■ WHAT IS NEEDED ■
Copy out all lines of the records in which the word "светодиодный" appears.

DATA RECORDS: Begin

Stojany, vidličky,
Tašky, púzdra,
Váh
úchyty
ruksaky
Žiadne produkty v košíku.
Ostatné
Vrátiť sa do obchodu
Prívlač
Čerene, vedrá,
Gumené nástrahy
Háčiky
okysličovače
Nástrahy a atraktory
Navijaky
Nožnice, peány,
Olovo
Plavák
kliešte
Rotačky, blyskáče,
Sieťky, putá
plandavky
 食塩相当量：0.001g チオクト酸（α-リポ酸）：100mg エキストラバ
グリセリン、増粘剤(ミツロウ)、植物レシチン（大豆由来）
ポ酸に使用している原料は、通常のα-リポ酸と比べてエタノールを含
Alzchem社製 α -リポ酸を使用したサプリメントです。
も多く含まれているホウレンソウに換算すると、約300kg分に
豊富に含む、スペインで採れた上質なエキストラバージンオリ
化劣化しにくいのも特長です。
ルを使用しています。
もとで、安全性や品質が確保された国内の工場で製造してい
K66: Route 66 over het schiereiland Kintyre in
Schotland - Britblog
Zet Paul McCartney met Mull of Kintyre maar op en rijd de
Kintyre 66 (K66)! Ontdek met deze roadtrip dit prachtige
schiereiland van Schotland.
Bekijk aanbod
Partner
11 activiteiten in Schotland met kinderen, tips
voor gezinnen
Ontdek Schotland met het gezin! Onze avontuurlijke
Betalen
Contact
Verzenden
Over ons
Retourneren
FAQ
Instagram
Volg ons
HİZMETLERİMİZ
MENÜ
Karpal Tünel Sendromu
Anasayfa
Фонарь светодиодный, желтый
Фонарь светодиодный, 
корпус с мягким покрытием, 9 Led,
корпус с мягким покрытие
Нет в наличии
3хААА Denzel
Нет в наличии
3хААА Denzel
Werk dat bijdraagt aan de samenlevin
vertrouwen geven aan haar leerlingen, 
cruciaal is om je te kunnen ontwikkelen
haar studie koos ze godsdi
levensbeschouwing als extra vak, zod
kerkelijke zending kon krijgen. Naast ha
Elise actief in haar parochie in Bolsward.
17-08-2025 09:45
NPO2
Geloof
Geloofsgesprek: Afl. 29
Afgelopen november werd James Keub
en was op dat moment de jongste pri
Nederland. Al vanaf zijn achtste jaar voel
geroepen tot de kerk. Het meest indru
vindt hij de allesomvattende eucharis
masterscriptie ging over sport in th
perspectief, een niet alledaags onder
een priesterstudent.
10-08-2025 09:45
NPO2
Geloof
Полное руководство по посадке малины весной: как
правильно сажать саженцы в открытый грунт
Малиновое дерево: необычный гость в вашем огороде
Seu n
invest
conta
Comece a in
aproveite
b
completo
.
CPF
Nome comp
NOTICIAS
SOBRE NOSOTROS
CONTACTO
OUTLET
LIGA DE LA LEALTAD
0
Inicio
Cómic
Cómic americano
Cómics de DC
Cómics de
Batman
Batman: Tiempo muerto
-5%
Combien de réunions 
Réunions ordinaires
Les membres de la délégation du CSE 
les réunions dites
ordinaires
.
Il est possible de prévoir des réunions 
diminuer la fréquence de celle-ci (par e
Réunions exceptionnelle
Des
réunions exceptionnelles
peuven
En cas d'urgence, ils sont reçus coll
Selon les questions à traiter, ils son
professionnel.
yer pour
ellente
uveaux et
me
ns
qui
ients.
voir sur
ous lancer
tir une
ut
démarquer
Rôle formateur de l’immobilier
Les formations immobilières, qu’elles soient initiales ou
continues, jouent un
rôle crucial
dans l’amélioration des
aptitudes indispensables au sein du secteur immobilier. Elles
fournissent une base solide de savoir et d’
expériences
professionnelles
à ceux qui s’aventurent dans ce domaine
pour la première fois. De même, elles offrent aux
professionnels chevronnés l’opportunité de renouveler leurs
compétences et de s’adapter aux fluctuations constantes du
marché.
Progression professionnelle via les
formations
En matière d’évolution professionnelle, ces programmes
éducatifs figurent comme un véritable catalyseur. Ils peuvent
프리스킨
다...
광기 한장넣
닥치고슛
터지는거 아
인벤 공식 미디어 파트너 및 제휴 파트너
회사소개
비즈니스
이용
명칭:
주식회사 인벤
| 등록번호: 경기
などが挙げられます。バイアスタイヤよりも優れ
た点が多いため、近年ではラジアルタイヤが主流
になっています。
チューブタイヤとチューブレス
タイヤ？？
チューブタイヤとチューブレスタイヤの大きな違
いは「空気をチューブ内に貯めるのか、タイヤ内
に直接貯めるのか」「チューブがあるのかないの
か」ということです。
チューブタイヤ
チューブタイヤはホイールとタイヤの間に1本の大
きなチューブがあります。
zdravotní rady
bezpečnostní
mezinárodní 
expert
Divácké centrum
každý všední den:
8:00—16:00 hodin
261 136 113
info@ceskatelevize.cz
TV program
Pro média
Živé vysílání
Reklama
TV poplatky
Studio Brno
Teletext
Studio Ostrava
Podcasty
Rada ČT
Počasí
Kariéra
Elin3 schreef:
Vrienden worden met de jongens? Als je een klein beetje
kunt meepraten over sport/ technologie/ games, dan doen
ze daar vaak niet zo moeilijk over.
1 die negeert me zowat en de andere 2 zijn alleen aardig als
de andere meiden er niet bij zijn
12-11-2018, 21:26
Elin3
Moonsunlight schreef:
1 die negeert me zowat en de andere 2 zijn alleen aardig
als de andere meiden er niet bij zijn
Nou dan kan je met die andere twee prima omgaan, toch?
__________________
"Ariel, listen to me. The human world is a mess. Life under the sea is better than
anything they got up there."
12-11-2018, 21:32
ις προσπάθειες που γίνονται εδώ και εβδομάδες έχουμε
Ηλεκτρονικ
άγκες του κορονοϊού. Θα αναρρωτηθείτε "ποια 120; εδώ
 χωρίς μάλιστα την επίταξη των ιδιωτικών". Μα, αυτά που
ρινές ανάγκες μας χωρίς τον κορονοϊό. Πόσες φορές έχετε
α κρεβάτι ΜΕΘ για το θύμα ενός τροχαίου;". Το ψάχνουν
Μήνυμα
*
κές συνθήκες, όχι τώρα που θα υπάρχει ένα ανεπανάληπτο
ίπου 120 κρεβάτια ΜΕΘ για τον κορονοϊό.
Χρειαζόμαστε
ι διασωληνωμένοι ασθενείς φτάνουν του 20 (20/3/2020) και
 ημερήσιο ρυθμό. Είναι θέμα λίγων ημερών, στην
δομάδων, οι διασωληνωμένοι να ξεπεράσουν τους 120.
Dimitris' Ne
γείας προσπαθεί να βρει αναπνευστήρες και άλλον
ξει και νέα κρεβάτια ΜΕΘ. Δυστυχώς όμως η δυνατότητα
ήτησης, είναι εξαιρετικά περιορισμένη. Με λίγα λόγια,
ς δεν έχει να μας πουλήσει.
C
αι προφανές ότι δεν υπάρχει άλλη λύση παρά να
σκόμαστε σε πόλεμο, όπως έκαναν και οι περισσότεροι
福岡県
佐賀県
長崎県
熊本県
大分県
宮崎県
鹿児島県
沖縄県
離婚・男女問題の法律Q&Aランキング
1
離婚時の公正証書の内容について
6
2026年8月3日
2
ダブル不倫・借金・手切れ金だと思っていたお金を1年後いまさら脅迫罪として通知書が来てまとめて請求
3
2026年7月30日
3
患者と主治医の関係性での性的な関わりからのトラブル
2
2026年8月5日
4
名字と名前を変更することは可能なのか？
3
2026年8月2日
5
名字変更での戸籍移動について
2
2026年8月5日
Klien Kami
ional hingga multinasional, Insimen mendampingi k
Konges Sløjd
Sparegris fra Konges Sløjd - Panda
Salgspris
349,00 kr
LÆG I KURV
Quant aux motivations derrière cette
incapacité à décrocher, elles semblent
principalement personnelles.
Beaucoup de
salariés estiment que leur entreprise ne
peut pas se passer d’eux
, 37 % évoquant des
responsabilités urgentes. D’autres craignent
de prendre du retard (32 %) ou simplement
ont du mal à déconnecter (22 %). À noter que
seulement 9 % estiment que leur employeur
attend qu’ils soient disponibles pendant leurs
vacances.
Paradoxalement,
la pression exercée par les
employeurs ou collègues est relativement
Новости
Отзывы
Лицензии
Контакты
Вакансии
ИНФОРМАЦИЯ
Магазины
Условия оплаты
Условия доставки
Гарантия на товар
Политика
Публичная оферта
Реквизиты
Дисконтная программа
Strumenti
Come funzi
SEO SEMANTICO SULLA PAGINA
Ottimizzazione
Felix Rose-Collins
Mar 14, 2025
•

DATA RECORDS: End

■ EXPECTED OUTPUT ■
Фонарь светодиодный, желтый
Фонарь светодиодный, 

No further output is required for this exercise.